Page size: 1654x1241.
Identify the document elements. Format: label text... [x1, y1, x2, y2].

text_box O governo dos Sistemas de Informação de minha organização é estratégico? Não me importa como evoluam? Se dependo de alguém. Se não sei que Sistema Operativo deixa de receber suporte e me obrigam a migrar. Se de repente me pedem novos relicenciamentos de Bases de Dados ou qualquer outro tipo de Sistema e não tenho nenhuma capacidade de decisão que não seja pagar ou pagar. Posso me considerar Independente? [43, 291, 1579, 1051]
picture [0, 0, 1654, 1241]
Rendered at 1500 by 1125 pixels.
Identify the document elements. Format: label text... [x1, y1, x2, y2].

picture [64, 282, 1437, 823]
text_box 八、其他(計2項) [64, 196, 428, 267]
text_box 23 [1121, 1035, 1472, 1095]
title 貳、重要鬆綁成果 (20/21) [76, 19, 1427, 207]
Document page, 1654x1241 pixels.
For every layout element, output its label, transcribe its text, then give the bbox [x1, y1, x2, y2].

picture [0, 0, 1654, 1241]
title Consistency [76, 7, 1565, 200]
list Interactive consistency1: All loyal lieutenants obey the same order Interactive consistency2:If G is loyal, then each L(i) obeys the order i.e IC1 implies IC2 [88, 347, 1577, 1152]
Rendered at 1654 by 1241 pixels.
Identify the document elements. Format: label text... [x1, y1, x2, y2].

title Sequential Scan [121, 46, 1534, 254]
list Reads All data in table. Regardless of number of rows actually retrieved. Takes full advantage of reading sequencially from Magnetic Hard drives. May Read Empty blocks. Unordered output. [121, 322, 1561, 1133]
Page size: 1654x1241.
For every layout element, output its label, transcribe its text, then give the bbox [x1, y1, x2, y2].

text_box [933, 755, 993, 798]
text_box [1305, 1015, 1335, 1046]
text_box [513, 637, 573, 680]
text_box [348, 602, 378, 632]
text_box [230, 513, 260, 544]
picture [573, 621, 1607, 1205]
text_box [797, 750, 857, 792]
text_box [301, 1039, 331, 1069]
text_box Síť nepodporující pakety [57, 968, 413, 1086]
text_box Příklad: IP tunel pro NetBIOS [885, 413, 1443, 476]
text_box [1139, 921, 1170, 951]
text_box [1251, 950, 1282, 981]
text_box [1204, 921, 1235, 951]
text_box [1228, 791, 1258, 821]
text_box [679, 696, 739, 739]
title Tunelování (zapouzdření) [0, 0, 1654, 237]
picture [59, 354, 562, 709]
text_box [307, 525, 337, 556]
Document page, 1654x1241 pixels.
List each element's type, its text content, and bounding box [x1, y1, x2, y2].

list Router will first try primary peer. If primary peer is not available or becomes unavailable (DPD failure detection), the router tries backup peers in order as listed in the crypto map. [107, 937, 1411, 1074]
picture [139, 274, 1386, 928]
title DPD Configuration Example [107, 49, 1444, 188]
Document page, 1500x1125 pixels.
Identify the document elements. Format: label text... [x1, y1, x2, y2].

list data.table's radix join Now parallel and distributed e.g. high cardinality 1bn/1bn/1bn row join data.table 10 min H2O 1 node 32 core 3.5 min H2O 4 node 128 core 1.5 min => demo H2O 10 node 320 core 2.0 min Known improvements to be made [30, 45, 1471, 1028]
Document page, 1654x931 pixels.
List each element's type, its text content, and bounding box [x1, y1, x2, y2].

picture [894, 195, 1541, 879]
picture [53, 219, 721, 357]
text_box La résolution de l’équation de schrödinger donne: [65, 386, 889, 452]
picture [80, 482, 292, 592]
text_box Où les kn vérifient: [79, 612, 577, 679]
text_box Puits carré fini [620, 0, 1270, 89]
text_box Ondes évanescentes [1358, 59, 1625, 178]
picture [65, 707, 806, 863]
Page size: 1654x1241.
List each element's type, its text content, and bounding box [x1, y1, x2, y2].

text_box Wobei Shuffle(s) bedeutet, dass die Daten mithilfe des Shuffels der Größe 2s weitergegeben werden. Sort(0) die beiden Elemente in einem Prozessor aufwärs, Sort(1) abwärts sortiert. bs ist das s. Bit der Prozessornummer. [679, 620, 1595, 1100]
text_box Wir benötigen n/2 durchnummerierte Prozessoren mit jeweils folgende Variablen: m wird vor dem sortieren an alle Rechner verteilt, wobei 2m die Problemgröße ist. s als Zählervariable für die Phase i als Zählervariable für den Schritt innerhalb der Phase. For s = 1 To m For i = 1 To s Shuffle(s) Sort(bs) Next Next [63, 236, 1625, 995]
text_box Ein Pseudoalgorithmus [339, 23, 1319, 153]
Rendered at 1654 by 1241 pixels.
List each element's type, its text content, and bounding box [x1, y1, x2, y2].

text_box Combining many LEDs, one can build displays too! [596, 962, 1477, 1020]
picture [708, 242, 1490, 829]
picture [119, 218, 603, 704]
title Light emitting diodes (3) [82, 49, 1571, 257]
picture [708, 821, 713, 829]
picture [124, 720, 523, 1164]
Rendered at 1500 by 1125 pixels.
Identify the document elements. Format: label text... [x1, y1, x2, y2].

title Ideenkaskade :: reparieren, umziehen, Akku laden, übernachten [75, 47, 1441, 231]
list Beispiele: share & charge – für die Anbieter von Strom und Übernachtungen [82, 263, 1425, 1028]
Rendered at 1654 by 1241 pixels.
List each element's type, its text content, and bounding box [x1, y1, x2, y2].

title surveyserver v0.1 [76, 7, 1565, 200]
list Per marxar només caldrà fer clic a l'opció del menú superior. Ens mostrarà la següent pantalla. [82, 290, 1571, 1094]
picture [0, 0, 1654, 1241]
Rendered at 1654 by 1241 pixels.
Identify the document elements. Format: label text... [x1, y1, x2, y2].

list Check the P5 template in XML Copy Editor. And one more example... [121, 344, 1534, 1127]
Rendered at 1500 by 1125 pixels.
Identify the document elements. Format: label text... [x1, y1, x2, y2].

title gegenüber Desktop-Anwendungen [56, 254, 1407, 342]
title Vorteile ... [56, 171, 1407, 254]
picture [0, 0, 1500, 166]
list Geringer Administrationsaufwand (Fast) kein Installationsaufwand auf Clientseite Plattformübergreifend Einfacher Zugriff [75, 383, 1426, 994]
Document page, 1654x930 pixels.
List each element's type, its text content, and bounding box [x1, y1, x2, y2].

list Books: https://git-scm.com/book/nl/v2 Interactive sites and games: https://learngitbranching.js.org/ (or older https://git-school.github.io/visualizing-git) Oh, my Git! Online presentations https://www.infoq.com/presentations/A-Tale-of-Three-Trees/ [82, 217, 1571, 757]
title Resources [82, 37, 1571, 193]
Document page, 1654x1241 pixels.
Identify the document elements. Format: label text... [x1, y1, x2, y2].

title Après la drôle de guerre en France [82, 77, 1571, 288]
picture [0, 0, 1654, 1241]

> [EXERCISE AIM]: Copy all of the material above line for line, keeping every character unchanged.

> [TASK SOLUTION]:
Page size: 1654x1241.
Identify the document elements. Format: label text... [x1, y1, x2, y2].

text_box O governo dos Sistemas de Informação de minha organização é estratégico? Não me importa como evoluam? Se dependo de alguém. Se não sei que Sistema Operativo deixa de receber suporte e me obrigam a migrar. Se de repente me pedem novos relicenciamentos de Bases de Dados ou qualquer outro tipo de Sistema e não tenho nenhuma capacidade de decisão que não seja pagar ou pagar. Posso me considerar Independente? [43, 291, 1579, 1051]
picture [0, 0, 1654, 1241]
Rendered at 1500 by 1125 pixels.
Identify the document elements. Format: label text... [x1, y1, x2, y2].

picture [64, 282, 1437, 823]
text_box 八、其他(計2項) [64, 196, 428, 267]
text_box 23 [1121, 1035, 1472, 1095]
title 貳、重要鬆綁成果 (20/21) [76, 19, 1427, 207]
Document page, 1654x1241 pixels.
For every layout element, output its label, transcribe its text, then give the bbox [x1, y1, x2, y2].

picture [0, 0, 1654, 1241]
title Consistency [76, 7, 1565, 200]
list Interactive consistency1: All loyal lieutenants obey the same order Interactive consistency2:If G is loyal, then each L(i) obeys the order i.e IC1 implies IC2 [88, 347, 1577, 1152]
Rendered at 1654 by 1241 pixels.
Identify the document elements. Format: label text... [x1, y1, x2, y2].

title Sequential Scan [121, 46, 1534, 254]
list Reads All data in table. Regardless of number of rows actually retrieved. Takes full advantage of reading sequencially from Magnetic Hard drives. May Read Empty blocks. Unordered output. [121, 322, 1561, 1133]
Page size: 1654x1241.
For every layout element, output its label, transcribe its text, then give the bbox [x1, y1, x2, y2].

text_box [933, 755, 993, 798]
text_box [1305, 1015, 1335, 1046]
text_box [513, 637, 573, 680]
text_box [348, 602, 378, 632]
text_box [230, 513, 260, 544]
picture [573, 621, 1607, 1205]
text_box [797, 750, 857, 792]
text_box [301, 1039, 331, 1069]
text_box Síť nepodporující pakety [57, 968, 413, 1086]
text_box Příklad: IP tunel pro NetBIOS [885, 413, 1443, 476]
text_box [1139, 921, 1170, 951]
text_box [1251, 950, 1282, 981]
text_box [1204, 921, 1235, 951]
text_box [1228, 791, 1258, 821]
text_box [679, 696, 739, 739]
title Tunelování (zapouzdření) [0, 0, 1654, 237]
picture [59, 354, 562, 709]
text_box [307, 525, 337, 556]
Document page, 1654x1241 pixels.
List each element's type, its text content, and bounding box [x1, y1, x2, y2].

list Router will first try primary peer. If primary peer is not available or becomes unavailable (DPD failure detection), the router tries backup peers in order as listed in the crypto map. [107, 937, 1411, 1074]
picture [139, 274, 1386, 928]
title DPD Configuration Example [107, 49, 1444, 188]
Document page, 1500x1125 pixels.
Identify the document elements. Format: label text... [x1, y1, x2, y2].

list data.table's radix join Now parallel and distributed e.g. high cardinality 1bn/1bn/1bn row join data.table 10 min H2O 1 node 32 core 3.5 min H2O 4 node 128 core 1.5 min => demo H2O 10 node 320 core 2.0 min Known improvements to be made [30, 45, 1471, 1028]
Document page, 1654x931 pixels.
List each element's type, its text content, and bounding box [x1, y1, x2, y2].

picture [894, 195, 1541, 879]
picture [53, 219, 721, 357]
text_box La résolution de l’équation de schrödinger donne: [65, 386, 889, 452]
picture [80, 482, 292, 592]
text_box Où les kn vérifient: [79, 612, 577, 679]
text_box Puits carré fini [620, 0, 1270, 89]
text_box Ondes évanescentes [1358, 59, 1625, 178]
picture [65, 707, 806, 863]
Page size: 1654x1241.
List each element's type, its text content, and bounding box [x1, y1, x2, y2].

text_box Wobei Shuffle(s) bedeutet, dass die Daten mithilfe des Shuffels der Größe 2s weitergegeben werden. Sort(0) die beiden Elemente in einem Prozessor aufwärs, Sort(1) abwärts sortiert. bs ist das s. Bit der Prozessornummer. [679, 620, 1595, 1100]
text_box Wir benötigen n/2 durchnummerierte Prozessoren mit jeweils folgende Variablen: m wird vor dem sortieren an alle Rechner verteilt, wobei 2m die Problemgröße ist. s als Zählervariable für die Phase i als Zählervariable für den Schritt innerhalb der Phase. For s = 1 To m For i = 1 To s Shuffle(s) Sort(bs) Next Next [63, 236, 1625, 995]
text_box Ein Pseudoalgorithmus [339, 23, 1319, 153]
Rendered at 1654 by 1241 pixels.
List each element's type, its text content, and bounding box [x1, y1, x2, y2].

text_box Combining many LEDs, one can build displays too! [596, 962, 1477, 1020]
picture [708, 242, 1490, 829]
picture [119, 218, 603, 704]
title Light emitting diodes (3) [82, 49, 1571, 257]
picture [708, 821, 713, 829]
picture [124, 720, 523, 1164]
Rendered at 1500 by 1125 pixels.
Identify the document elements. Format: label text... [x1, y1, x2, y2].

title Ideenkaskade :: reparieren, umziehen, Akku laden, übernachten [75, 47, 1441, 231]
list Beispiele: share & charge – für die Anbieter von Strom und Übernachtungen [82, 263, 1425, 1028]
Rendered at 1654 by 1241 pixels.
List each element's type, its text content, and bounding box [x1, y1, x2, y2].

title surveyserver v0.1 [76, 7, 1565, 200]
list Per marxar només caldrà fer clic a l'opció del menú superior. Ens mostrarà la següent pantalla. [82, 290, 1571, 1094]
picture [0, 0, 1654, 1241]
Rendered at 1654 by 1241 pixels.
Identify the document elements. Format: label text... [x1, y1, x2, y2].

list Check the P5 template in XML Copy Editor. And one more example... [121, 344, 1534, 1127]
Rendered at 1500 by 1125 pixels.
Identify the document elements. Format: label text... [x1, y1, x2, y2].

title gegenüber Desktop-Anwendungen [56, 254, 1407, 342]
title Vorteile ... [56, 171, 1407, 254]
picture [0, 0, 1500, 166]
list Geringer Administrationsaufwand (Fast) kein Installationsaufwand auf Clientseite Plattformübergreifend Einfacher Zugriff [75, 383, 1426, 994]
Document page, 1654x930 pixels.
List each element's type, its text content, and bounding box [x1, y1, x2, y2].

list Books: https://git-scm.com/book/nl/v2 Interactive sites and games: https://learngitbranching.js.org/ (or older https://git-school.github.io/visualizing-git) Oh, my Git! Online presentations https://www.infoq.com/presentations/A-Tale-of-Three-Trees/ [82, 217, 1571, 757]
title Resources [82, 37, 1571, 193]
Document page, 1654x1241 pixels.
Identify the document elements. Format: label text... [x1, y1, x2, y2].

title Après la drôle de guerre en France [82, 77, 1571, 288]
picture [0, 0, 1654, 1241]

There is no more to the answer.